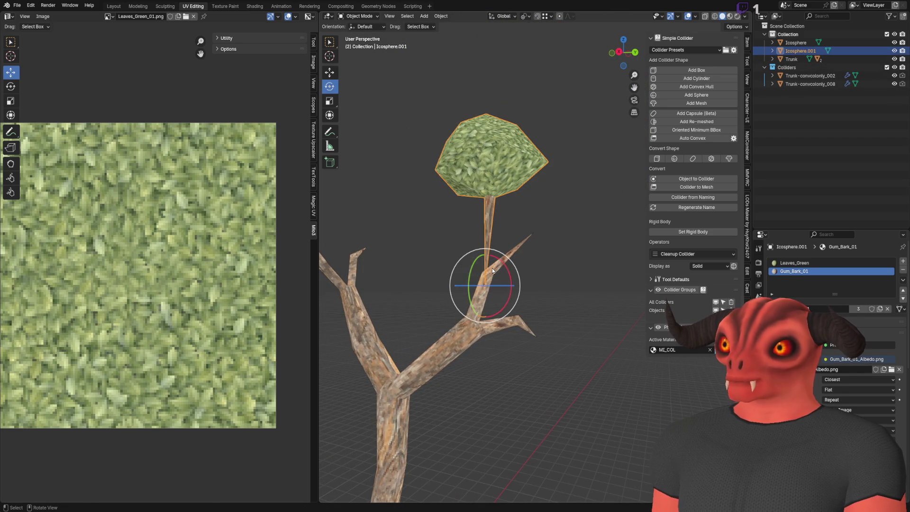
{"action": "key", "text": "ctrl+shift+z"}
- Add two linked copies of the leaf clump on the branches, each tilted
{"action": "key", "text": "shift+d"}
{"action": "left_click", "coordinate": [485, 293]}
{"action": "key", "text": "r"}
{"action": "key", "text": "r"}
{"action": "left_click", "coordinate": [547, 276]}
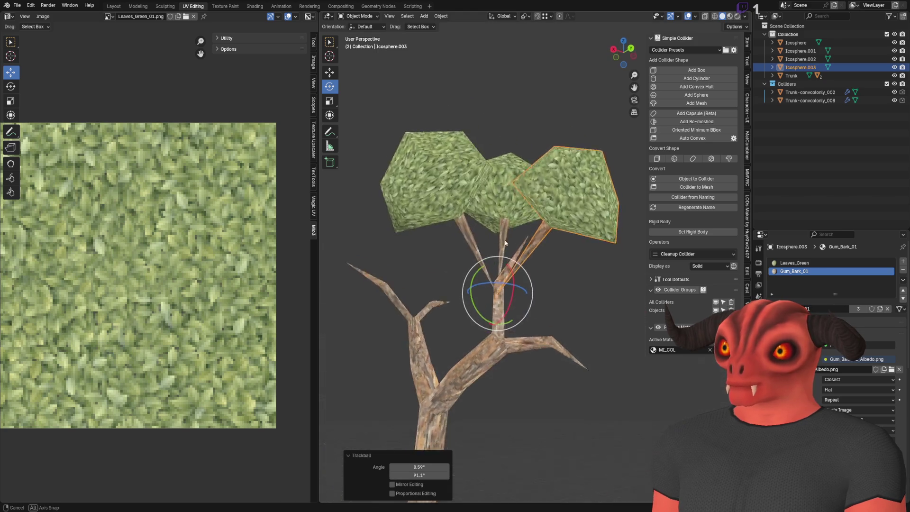
{"action": "key", "text": "shift+d"}
{"action": "left_click", "coordinate": [500, 248]}
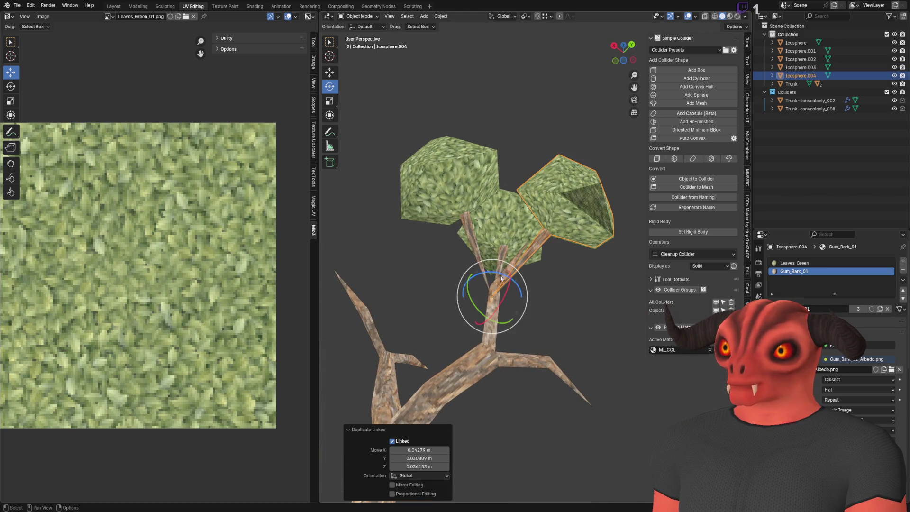
{"action": "left_click", "coordinate": [545, 289]}
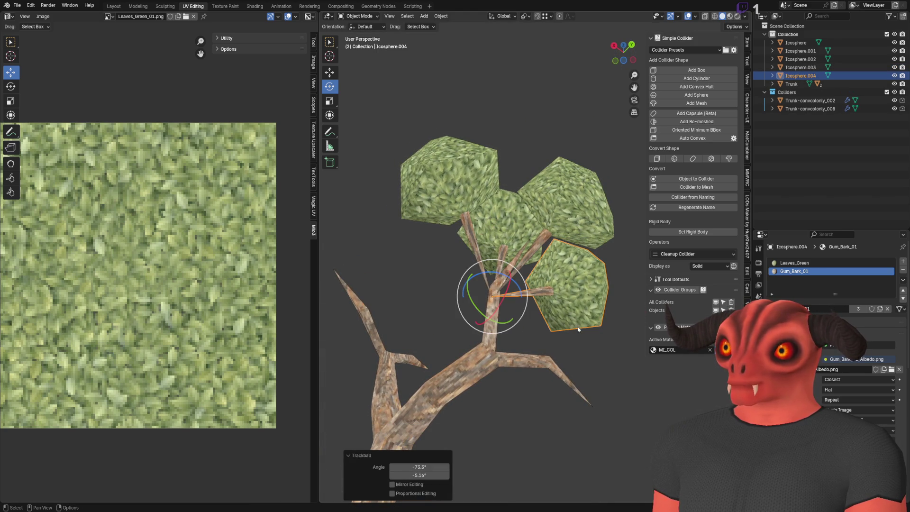
- Try moving and resizing the right-hand and upper-left leaf clumps, undoing both changes
{"action": "left_click", "coordinate": [541, 141]}
{"action": "scroll", "coordinate": [521, 190], "scroll_direction": "down", "scroll_amount": 5}
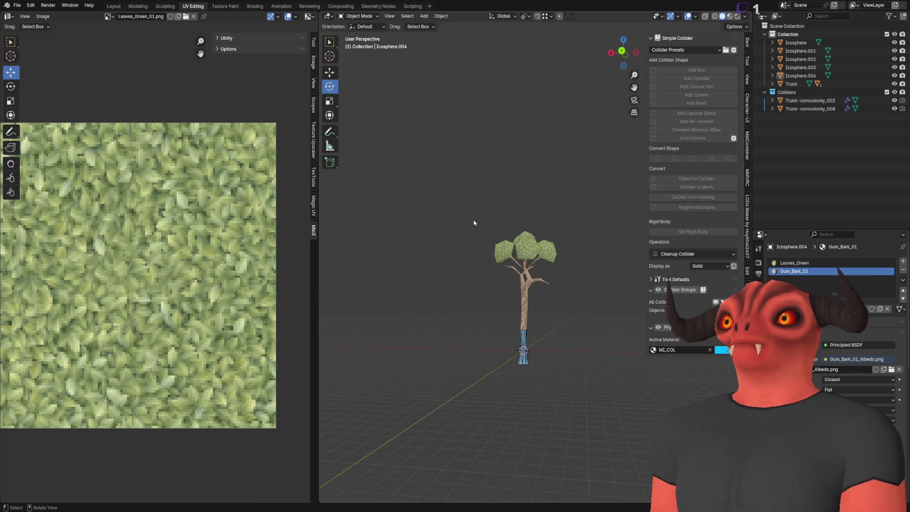
{"action": "scroll", "coordinate": [546, 230], "scroll_direction": "up", "scroll_amount": 3}
{"action": "left_click_drag", "start_coordinate": [546, 230], "coordinate": [503, 209]}
{"action": "left_click", "coordinate": [544, 223]}
{"action": "scroll", "coordinate": [545, 223], "scroll_direction": "up", "scroll_amount": 3}
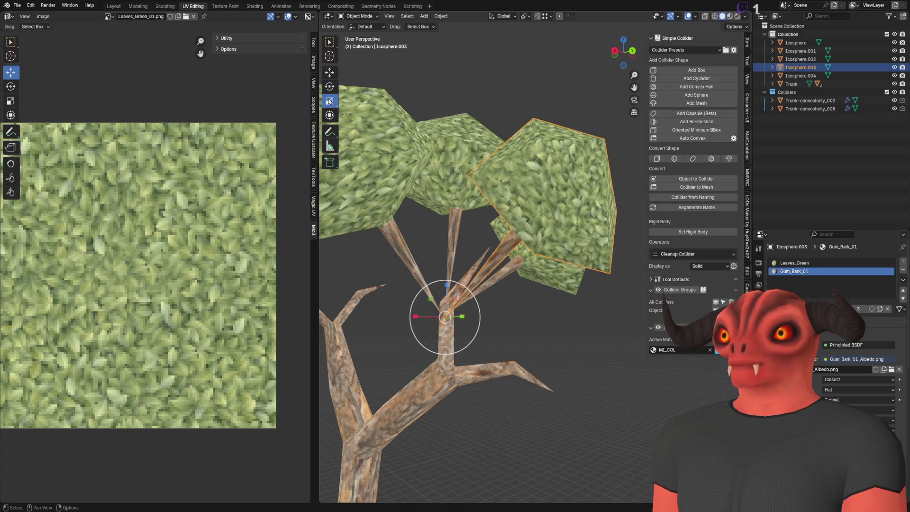
{"action": "left_click", "coordinate": [330, 101]}
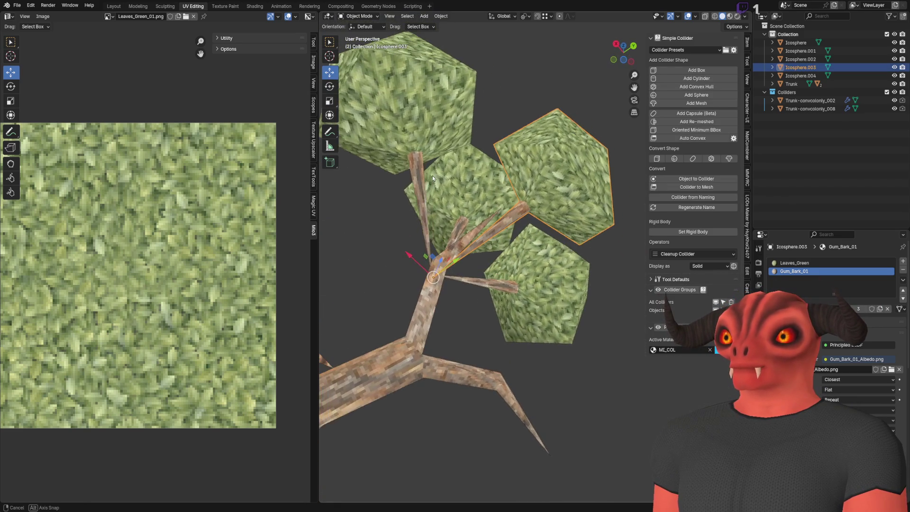
{"action": "left_click_drag", "start_coordinate": [416, 264], "coordinate": [458, 250]}
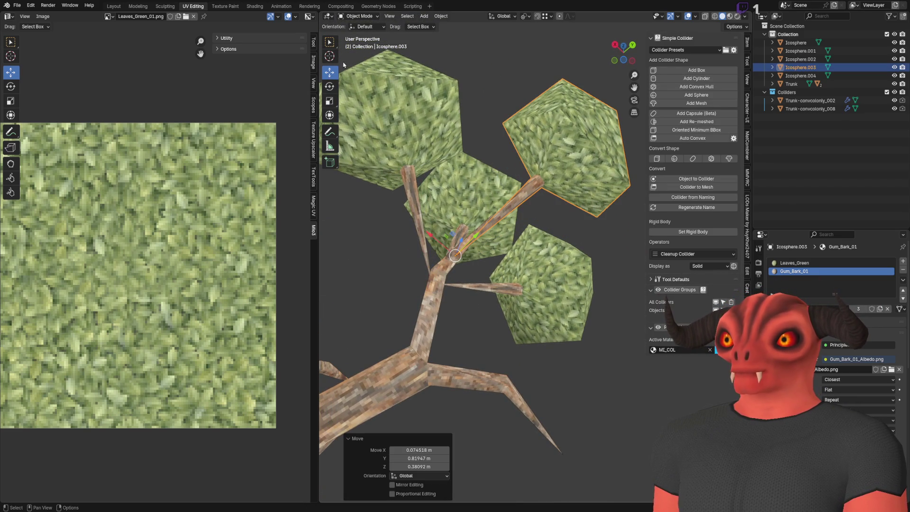
{"action": "key", "text": "ctrl+z"}
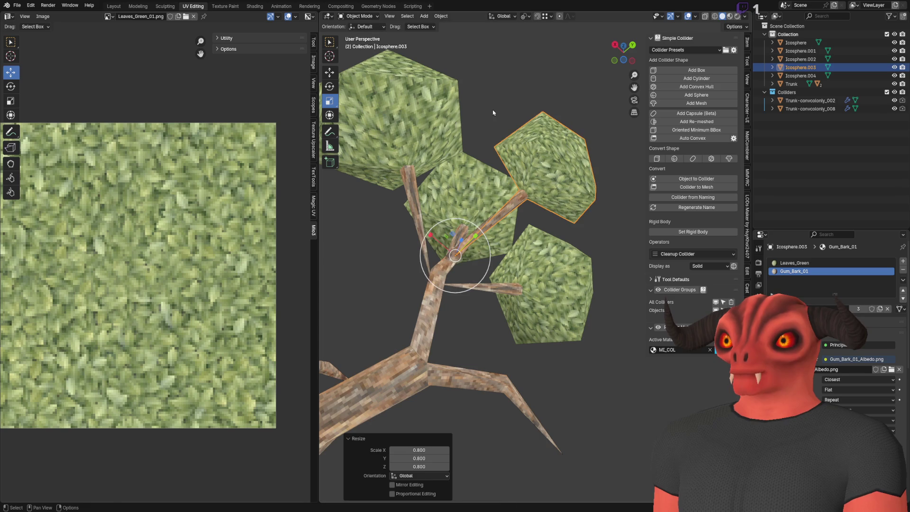
{"action": "left_click", "coordinate": [391, 148]}
{"action": "key", "text": "ctrl+z"}
- Select the upper leaf icosphere and switch it into Edit Mode
{"action": "left_click", "coordinate": [469, 253]}
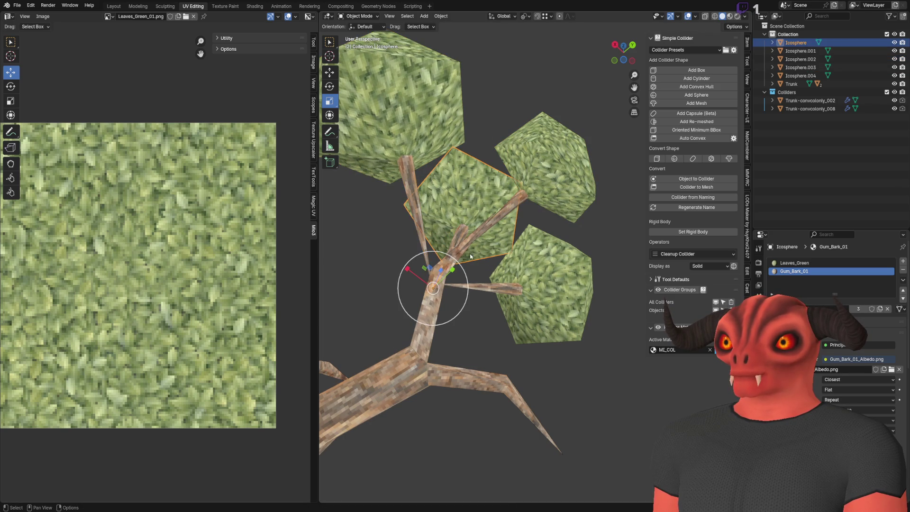
{"action": "left_click", "coordinate": [595, 311]}
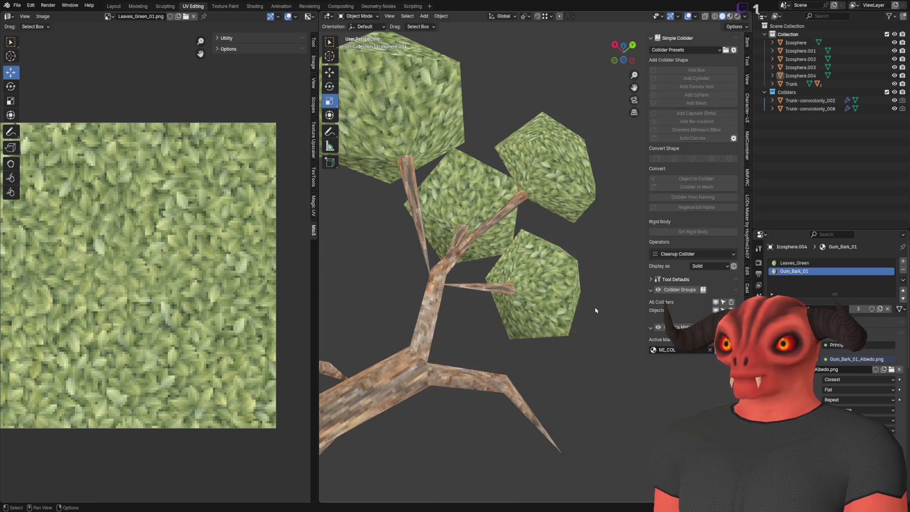
{"action": "scroll", "coordinate": [431, 303], "scroll_direction": "down", "scroll_amount": 5}
{"action": "mouse_move", "coordinate": [431, 303]}
{"action": "left_mouse_down"}
{"action": "mouse_move", "coordinate": [540, 305]}
{"action": "mouse_move", "coordinate": [532, 284]}
{"action": "mouse_move", "coordinate": [520, 357]}
{"action": "mouse_move", "coordinate": [605, 275]}
{"action": "mouse_move", "coordinate": [616, 295]}
{"action": "left_mouse_up"}
{"action": "scroll", "coordinate": [506, 168], "scroll_direction": "up", "scroll_amount": 5}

**Exercise aim**
Leaving images out, please output every line of the data exactly.

**Result of this exercise**
{"action": "key", "text": "ctrl+shift+z"}
- Add two linked copies of the leaf clump on the branches, each tilted
{"action": "key", "text": "shift+d"}
{"action": "left_click", "coordinate": [485, 293]}
{"action": "key", "text": "r"}
{"action": "key", "text": "r"}
{"action": "left_click", "coordinate": [547, 276]}
{"action": "key", "text": "shift+d"}
{"action": "left_click", "coordinate": [500, 248]}
{"action": "left_click", "coordinate": [545, 289]}
- Try moving and resizing the right-hand and upper-left leaf clumps, undoing both changes
{"action": "left_click", "coordinate": [541, 141]}
{"action": "scroll", "coordinate": [521, 190], "scroll_direction": "down", "scroll_amount": 5}
{"action": "scroll", "coordinate": [546, 230], "scroll_direction": "up", "scroll_amount": 3}
{"action": "left_click_drag", "start_coordinate": [546, 230], "coordinate": [503, 209]}
{"action": "left_click", "coordinate": [544, 223]}
{"action": "scroll", "coordinate": [545, 223], "scroll_direction": "up", "scroll_amount": 3}
{"action": "left_click", "coordinate": [330, 101]}
{"action": "left_click_drag", "start_coordinate": [416, 264], "coordinate": [458, 250]}
{"action": "key", "text": "ctrl+z"}
{"action": "left_click", "coordinate": [391, 148]}
{"action": "key", "text": "ctrl+z"}
- Select the upper leaf icosphere and switch it into Edit Mode
{"action": "left_click", "coordinate": [469, 253]}
{"action": "left_click", "coordinate": [595, 311]}
{"action": "scroll", "coordinate": [431, 303], "scroll_direction": "down", "scroll_amount": 5}
{"action": "mouse_move", "coordinate": [431, 303]}
{"action": "left_mouse_down"}
{"action": "mouse_move", "coordinate": [540, 305]}
{"action": "mouse_move", "coordinate": [532, 284]}
{"action": "mouse_move", "coordinate": [520, 357]}
{"action": "mouse_move", "coordinate": [605, 275]}
{"action": "mouse_move", "coordinate": [616, 295]}
{"action": "left_mouse_up"}
{"action": "scroll", "coordinate": [506, 168], "scroll_direction": "up", "scroll_amount": 5}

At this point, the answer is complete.